“It’s far more important to adorn your home with the things you love than to keep it so bare it lacks anything that brings you joy.”
Not too long ago, I started my Spring Cleaning. But before that, after reading The Life Changing Magic of Tidying Up, I made quite a few changes and tidied a lot of my home. The process has honestly taken a lot longer than I thought it would, but it has been rewarding none-the-less. Spark Joy by Marie Kondo came out in January and while it’s taken me some time to read, I think it was my favorite of the two so far. It was much more to the point and down to the real work of tidying.
“The act of discarding things on it’s own will never bring joy to your life.”
The book starts out with a smaller recap of the first, then moves on to more technical details. I don’t want to share any spoilers, because I think this one is definitely worth the read, but this was one of my favorite takeaways. I feel like a lot of naysayers of the original book (especially those who haven’t read it) seem to only emphasize that the book encourages you to throw things out. But I think it needs to be analyzed deeper and that you could even view this as a way to clean the negativity from your life. If something doesn’t spark joy, there’s a big chance that it weighs you down in other ways.

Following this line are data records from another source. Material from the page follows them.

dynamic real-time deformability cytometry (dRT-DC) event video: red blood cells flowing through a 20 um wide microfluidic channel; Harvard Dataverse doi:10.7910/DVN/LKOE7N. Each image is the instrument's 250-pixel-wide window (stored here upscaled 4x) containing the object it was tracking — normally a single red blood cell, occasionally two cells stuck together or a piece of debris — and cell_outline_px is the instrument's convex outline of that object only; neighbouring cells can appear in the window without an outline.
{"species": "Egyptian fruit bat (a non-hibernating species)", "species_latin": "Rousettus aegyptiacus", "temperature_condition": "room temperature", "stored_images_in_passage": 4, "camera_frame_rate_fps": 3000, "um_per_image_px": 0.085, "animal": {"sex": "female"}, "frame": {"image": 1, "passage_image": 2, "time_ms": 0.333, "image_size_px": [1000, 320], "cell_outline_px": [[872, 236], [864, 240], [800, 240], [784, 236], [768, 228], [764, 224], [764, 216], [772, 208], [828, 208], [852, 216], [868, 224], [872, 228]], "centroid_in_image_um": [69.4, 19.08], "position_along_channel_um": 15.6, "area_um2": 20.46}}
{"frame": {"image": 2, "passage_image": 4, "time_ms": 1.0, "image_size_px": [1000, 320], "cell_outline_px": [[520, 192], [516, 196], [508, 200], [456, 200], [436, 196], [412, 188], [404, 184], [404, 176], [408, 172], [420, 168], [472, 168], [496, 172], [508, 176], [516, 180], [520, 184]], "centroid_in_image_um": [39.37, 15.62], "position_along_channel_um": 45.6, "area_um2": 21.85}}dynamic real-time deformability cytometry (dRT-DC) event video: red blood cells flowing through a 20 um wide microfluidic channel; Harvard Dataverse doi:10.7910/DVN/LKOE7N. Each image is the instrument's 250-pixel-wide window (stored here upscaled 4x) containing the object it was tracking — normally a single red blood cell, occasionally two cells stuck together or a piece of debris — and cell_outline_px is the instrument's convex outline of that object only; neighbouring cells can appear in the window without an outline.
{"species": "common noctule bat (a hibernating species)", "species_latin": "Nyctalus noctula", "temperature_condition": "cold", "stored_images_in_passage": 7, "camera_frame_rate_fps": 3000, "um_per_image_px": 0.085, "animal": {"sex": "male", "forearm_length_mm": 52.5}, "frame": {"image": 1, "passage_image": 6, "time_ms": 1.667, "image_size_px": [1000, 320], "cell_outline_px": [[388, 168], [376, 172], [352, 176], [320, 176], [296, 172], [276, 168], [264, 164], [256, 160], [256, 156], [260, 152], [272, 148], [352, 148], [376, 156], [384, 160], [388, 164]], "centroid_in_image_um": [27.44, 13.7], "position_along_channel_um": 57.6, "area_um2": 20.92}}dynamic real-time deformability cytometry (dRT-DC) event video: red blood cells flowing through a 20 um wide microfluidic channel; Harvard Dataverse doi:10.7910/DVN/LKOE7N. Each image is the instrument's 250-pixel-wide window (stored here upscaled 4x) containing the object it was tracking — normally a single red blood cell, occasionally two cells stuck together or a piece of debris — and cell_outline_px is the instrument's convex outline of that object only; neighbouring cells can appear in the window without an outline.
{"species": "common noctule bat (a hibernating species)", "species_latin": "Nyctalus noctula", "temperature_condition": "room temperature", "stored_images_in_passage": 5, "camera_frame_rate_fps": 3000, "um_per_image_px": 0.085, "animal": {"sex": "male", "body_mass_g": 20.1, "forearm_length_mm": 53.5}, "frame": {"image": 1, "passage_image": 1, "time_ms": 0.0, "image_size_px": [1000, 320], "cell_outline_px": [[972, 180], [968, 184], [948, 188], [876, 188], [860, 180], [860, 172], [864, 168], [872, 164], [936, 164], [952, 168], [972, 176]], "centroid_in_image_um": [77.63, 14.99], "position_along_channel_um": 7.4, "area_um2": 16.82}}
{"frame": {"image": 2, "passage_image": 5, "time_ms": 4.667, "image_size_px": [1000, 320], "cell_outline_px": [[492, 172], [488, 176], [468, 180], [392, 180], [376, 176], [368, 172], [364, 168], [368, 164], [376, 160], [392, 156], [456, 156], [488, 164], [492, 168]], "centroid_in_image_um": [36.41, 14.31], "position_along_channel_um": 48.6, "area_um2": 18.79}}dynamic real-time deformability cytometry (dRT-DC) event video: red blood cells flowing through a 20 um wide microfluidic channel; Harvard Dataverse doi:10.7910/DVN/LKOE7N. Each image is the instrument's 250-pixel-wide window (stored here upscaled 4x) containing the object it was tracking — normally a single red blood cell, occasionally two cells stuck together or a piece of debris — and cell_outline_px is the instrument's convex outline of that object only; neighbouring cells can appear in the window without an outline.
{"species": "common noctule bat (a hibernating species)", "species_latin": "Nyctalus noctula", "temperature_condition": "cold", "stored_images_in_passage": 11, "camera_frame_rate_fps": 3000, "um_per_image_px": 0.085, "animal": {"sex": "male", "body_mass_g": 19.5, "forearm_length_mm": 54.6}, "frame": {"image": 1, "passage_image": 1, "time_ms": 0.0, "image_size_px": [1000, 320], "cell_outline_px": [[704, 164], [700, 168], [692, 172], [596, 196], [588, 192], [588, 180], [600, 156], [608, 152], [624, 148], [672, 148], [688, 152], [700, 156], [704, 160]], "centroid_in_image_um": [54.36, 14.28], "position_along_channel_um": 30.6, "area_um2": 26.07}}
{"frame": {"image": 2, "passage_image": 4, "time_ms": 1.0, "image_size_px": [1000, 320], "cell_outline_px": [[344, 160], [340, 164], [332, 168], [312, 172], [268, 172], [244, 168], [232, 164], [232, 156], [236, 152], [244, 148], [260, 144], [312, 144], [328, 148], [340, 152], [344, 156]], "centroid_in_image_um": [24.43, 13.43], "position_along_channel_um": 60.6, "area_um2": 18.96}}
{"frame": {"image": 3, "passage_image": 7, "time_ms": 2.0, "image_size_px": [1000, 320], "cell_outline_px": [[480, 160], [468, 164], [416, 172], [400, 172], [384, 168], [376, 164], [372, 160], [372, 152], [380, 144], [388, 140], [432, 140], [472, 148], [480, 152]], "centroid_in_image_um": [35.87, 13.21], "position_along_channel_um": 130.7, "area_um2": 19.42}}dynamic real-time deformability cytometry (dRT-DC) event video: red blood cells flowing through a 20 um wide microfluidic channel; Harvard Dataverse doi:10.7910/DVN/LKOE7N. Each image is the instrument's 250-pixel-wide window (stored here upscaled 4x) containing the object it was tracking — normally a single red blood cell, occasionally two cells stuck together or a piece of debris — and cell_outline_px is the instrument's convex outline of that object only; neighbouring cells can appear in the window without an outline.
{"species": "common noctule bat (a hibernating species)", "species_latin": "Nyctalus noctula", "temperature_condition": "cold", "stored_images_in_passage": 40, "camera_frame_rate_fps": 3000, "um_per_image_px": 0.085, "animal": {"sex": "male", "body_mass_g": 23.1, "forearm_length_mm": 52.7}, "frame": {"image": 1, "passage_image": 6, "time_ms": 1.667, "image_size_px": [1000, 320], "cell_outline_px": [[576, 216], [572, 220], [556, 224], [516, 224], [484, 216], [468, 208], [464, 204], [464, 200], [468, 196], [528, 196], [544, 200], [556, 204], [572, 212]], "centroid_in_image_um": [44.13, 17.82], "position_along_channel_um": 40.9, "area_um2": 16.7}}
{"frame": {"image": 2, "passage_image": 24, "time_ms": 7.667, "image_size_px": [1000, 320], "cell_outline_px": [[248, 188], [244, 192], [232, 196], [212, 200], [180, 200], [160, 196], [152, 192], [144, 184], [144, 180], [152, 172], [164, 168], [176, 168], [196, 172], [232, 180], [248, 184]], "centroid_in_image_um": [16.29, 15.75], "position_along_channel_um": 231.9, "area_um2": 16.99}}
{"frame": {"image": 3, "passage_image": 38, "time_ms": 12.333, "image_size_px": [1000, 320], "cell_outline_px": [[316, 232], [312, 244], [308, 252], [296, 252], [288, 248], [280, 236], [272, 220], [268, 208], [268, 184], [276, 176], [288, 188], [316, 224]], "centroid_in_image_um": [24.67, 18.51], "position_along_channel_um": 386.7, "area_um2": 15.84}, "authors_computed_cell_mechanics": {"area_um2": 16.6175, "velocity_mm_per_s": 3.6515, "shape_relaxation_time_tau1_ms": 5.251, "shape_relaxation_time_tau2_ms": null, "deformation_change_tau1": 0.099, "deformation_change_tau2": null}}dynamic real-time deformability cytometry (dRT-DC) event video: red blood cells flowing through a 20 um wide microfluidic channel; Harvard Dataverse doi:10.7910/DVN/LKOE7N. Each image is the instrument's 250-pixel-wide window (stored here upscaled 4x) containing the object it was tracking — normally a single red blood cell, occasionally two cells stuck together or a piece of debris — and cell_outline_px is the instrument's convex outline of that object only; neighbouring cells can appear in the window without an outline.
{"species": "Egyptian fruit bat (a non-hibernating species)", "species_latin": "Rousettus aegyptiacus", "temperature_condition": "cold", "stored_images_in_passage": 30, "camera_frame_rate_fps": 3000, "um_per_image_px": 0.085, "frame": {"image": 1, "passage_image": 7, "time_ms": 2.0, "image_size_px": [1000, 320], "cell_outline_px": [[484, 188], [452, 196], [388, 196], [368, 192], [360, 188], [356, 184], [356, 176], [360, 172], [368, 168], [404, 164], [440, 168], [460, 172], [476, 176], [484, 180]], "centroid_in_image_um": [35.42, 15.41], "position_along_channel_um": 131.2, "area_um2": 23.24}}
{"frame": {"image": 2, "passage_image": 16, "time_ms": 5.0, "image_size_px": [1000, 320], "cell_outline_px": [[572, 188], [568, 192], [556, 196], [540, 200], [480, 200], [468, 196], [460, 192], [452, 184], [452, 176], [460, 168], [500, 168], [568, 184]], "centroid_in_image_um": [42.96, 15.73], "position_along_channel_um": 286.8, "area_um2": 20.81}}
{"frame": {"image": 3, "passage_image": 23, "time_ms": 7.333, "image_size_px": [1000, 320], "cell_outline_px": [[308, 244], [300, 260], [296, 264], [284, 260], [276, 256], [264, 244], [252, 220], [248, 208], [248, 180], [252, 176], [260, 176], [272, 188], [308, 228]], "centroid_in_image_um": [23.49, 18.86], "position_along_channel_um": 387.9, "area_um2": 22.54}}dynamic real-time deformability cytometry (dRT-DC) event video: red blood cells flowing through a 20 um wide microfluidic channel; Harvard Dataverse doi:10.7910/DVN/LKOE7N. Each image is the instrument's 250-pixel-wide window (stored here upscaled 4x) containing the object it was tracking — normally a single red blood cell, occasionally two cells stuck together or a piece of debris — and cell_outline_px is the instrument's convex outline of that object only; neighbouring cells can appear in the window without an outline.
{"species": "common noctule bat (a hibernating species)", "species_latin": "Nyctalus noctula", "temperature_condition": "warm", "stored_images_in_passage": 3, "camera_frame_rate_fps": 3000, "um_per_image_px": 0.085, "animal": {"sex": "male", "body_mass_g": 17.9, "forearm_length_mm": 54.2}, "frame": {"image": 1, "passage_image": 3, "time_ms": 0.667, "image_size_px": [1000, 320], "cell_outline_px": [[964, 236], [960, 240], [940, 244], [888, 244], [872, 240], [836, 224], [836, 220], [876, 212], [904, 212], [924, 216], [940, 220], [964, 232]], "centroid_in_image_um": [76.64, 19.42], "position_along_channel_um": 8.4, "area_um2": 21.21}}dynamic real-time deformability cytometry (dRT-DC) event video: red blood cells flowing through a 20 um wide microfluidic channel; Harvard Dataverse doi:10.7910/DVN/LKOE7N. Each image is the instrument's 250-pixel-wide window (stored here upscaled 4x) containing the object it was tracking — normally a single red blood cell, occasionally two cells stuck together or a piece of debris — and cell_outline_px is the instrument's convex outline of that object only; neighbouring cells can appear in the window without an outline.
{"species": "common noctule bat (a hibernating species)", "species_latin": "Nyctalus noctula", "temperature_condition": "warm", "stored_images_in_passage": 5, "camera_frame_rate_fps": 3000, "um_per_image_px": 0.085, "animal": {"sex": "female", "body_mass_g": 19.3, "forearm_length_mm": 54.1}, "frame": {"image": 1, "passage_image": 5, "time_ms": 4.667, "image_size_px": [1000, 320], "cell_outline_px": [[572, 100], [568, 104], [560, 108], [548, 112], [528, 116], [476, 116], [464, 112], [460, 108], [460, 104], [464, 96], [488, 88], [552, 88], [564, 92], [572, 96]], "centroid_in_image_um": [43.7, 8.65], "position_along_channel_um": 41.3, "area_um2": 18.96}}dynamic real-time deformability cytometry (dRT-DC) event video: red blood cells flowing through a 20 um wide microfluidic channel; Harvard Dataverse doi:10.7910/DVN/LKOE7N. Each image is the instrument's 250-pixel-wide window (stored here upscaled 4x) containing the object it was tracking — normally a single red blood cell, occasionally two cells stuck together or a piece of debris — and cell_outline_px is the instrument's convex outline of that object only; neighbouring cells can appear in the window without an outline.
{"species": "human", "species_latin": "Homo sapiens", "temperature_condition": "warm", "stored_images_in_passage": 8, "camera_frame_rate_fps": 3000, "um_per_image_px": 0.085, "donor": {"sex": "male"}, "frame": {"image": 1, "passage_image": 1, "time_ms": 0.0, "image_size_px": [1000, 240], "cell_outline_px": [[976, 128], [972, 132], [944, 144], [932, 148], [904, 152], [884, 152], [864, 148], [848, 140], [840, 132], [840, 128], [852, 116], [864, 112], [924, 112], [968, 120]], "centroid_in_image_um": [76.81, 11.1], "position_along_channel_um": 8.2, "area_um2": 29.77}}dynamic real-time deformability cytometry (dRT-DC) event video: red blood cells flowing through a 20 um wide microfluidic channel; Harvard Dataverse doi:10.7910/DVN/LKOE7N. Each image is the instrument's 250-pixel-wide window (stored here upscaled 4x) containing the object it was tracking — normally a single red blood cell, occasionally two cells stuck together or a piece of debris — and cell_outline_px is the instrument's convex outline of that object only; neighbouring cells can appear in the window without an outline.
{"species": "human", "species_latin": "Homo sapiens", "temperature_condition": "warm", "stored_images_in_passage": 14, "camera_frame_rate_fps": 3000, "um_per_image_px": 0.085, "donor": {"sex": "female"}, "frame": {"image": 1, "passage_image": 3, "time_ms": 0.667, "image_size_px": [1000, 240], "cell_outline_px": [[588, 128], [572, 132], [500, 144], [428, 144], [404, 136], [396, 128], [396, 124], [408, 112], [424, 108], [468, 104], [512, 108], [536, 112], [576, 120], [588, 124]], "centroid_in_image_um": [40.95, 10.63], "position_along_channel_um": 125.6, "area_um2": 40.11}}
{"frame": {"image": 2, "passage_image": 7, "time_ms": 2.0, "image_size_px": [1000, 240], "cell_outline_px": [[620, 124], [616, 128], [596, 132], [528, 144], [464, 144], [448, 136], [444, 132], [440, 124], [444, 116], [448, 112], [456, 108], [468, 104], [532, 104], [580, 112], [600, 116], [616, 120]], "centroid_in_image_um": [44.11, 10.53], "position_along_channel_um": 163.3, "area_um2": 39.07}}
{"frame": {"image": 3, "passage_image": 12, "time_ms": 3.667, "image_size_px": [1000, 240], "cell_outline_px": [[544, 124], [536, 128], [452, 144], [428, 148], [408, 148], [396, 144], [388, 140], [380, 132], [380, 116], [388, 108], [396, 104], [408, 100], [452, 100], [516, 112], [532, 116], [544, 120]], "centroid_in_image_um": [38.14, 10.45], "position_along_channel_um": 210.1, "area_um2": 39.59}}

“Having spent most of my life looking at things of every description, including those in my client’s homes, I have discovered three common elements involved in attraction: the actual beauty of the object itself (innate attraction), the amount of love that has been poured into the it (acquired attraction), and the amount of history or significance it has accrued (experiential value).”
Where she goes on to address items that are considered “useless” and how they can still spark joy. People joke that your toilet is useless and doesn’t spark joy, but I’m sure you’d be very sad if it were gone. I love how she broke down the different types of attraction to objects. Some items I want to keep for one reason, while others I keep for a different one.
“During the tidying process, there comes a moment when you realize that you have just the right amount of stuff. I call this the click point. It’s the moment when, after discarding everything but the things you love, you know that you have all you need to feel content.”
I have to admit that I don’t feel like I’m there yet. I want to be, but it’s been a longer process than I realized it would be. If I could sit down and do everything in one fell swoop like she does with her clients, I’m sure it would be different, but I don’t have that kind of time right now so I’ve accepted that it will be a slow process for me. I’m celebrating the small wins and the progress I’m making, although slow, is still progress.